*Texto de origem*.
----------
|
"Quão doces são para a minha garganta
as tuas palavras;
são mais doces do que o mel
para a minha boca". |
Não consideras, irmão, que este homem costumava comer as palavras
de Deus, para que dissesse:
"Quão doces são para a minha garganta
as tuas palavras"?
|
E quem é que comeria as palavras de Deus? Se, portanto, as
palavras de Deus podem ser comidas, é porque na realidade elas
são alimento. E que alimento? Não são alimento para o ventre, mas
para a mente. Podem ser para a mesma pessoa jejum para o ventre e
alimento para a mente. De fato, diz a Escritura,
"Não só de pão vive o homem,
mas de toda a palavra
que procede da boca de Deus". |
E, todavia, há alguma semelhança entre o alimento do ventre e o
alimento da mente. Por este motivo a palavra de Deus é dita
alimento, porque assim como o alimento corporal é refeição para a
carne, assim também a sabedoria é pasto para a mente.
O alimento corporal contém em si três coisas: sabor,
nutrição e massa. O sabor deleita, a nutrição sustenta, a massa
onera. O sabor pertence ao paladar, a nutrição à natureza, a
massa à miséria. A gula percebe o sabor, o estômago recebe a
nutrição e a massa. O estômago recebe a nutrição para a refeição
e recebe a massa para o peso. A nutrição é recebida para que se
transforme em corpo, a massa é recebida para que seja expulsa. O
sabor, de certo modo, é espiritual, e por isso somente deleita,
sem onerar.
----------
*Material fornecido*.
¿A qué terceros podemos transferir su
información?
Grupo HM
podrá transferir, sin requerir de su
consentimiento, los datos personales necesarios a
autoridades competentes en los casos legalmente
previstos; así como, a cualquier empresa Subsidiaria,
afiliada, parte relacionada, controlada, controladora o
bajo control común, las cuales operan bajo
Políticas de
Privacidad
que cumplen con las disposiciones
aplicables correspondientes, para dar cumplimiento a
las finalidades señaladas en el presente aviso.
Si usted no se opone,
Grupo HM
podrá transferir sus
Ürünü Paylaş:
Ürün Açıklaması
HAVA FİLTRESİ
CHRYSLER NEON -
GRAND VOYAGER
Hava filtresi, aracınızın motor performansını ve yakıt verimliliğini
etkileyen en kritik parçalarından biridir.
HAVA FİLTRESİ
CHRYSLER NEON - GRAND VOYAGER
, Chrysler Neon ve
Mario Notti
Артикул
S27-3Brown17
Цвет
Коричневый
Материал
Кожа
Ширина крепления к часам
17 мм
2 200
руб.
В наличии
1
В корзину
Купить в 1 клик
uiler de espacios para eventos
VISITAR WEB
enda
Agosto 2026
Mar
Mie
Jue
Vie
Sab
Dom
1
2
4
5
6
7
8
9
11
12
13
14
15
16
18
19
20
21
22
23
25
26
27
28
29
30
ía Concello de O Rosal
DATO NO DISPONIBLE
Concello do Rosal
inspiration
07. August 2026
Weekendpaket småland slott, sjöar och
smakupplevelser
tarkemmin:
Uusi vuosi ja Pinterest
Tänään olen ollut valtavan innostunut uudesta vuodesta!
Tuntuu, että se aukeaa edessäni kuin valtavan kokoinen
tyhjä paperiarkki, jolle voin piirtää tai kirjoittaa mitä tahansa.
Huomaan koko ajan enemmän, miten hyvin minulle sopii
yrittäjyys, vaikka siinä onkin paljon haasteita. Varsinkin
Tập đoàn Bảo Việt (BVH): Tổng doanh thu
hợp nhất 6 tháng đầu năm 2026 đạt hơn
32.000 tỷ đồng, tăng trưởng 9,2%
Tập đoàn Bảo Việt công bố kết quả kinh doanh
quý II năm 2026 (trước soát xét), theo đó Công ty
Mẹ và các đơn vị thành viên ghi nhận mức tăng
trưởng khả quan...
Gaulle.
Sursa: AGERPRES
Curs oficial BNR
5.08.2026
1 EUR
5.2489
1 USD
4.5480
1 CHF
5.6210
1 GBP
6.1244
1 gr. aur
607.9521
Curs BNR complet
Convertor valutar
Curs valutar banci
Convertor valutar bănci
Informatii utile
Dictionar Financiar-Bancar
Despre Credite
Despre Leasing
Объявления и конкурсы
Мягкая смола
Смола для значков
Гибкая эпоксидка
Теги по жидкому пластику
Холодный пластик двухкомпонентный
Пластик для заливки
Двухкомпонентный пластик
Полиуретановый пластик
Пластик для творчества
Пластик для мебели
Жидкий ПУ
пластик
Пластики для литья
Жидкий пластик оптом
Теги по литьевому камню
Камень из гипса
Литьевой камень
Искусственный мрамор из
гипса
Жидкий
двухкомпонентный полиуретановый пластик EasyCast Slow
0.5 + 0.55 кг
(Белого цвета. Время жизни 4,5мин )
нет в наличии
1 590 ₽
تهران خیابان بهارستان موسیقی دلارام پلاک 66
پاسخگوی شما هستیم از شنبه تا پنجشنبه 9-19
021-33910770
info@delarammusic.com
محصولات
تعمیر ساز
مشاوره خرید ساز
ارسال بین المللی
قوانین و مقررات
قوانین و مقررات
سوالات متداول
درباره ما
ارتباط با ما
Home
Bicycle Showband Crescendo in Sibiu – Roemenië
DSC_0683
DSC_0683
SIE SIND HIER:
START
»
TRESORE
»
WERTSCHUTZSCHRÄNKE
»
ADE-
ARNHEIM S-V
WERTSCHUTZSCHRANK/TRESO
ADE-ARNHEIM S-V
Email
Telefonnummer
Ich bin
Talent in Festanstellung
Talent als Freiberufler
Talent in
----------
*Ações a executar*.
**A.** Reproduza na íntegra o texto de origem, sem qualquer alteração.
**B.** Apresente como lista numerada tudo o que vai do início dos registros até a linha que contém "afiliada, parte relacionada, controlada, controladora", inclusive. Deixe de fora as linhas em branco.

*Respostas*.
**A.**
|
"Quão doces são para a minha garganta
as tuas palavras;
são mais doces do que o mel
para a minha boca". |
Não consideras, irmão, que este homem costumava comer as palavras
de Deus, para que dissesse:
"Quão doces são para a minha garganta
as tuas palavras"?
|
E quem é que comeria as palavras de Deus? Se, portanto, as
palavras de Deus podem ser comidas, é porque na realidade elas
são alimento. E que alimento? Não são alimento para o ventre, mas
para a mente. Podem ser para a mesma pessoa jejum para o ventre e
alimento para a mente. De fato, diz a Escritura,
"Não só de pão vive o homem,
mas de toda a palavra
que procede da boca de Deus". |
E, todavia, há alguma semelhança entre o alimento do ventre e o
alimento da mente. Por este motivo a palavra de Deus é dita
alimento, porque assim como o alimento corporal é refeição para a
carne, assim também a sabedoria é pasto para a mente.
O alimento corporal contém em si três coisas: sabor,
nutrição e massa. O sabor deleita, a nutrição sustenta, a massa
onera. O sabor pertence ao paladar, a nutrição à natureza, a
massa à miséria. A gula percebe o sabor, o estômago recebe a
nutrição e a massa. O estômago recebe a nutrição para a refeição
e recebe a massa para o peso. A nutrição é recebida para que se
transforme em corpo, a massa é recebida para que seja expulsa. O
sabor, de certo modo, é espiritual, e por isso somente deleita,
sem onerar.

**B.**
1. ¿A qué terceros podemos transferir su
2. información?
3. Grupo HM
4. podrá transferir, sin requerir de su
5. consentimiento, los datos personales necesarios a
6. autoridades competentes en los casos legalmente
7. previstos; así como, a cualquier empresa Subsidiaria,
8. afiliada, parte relacionada, controlada, controladora o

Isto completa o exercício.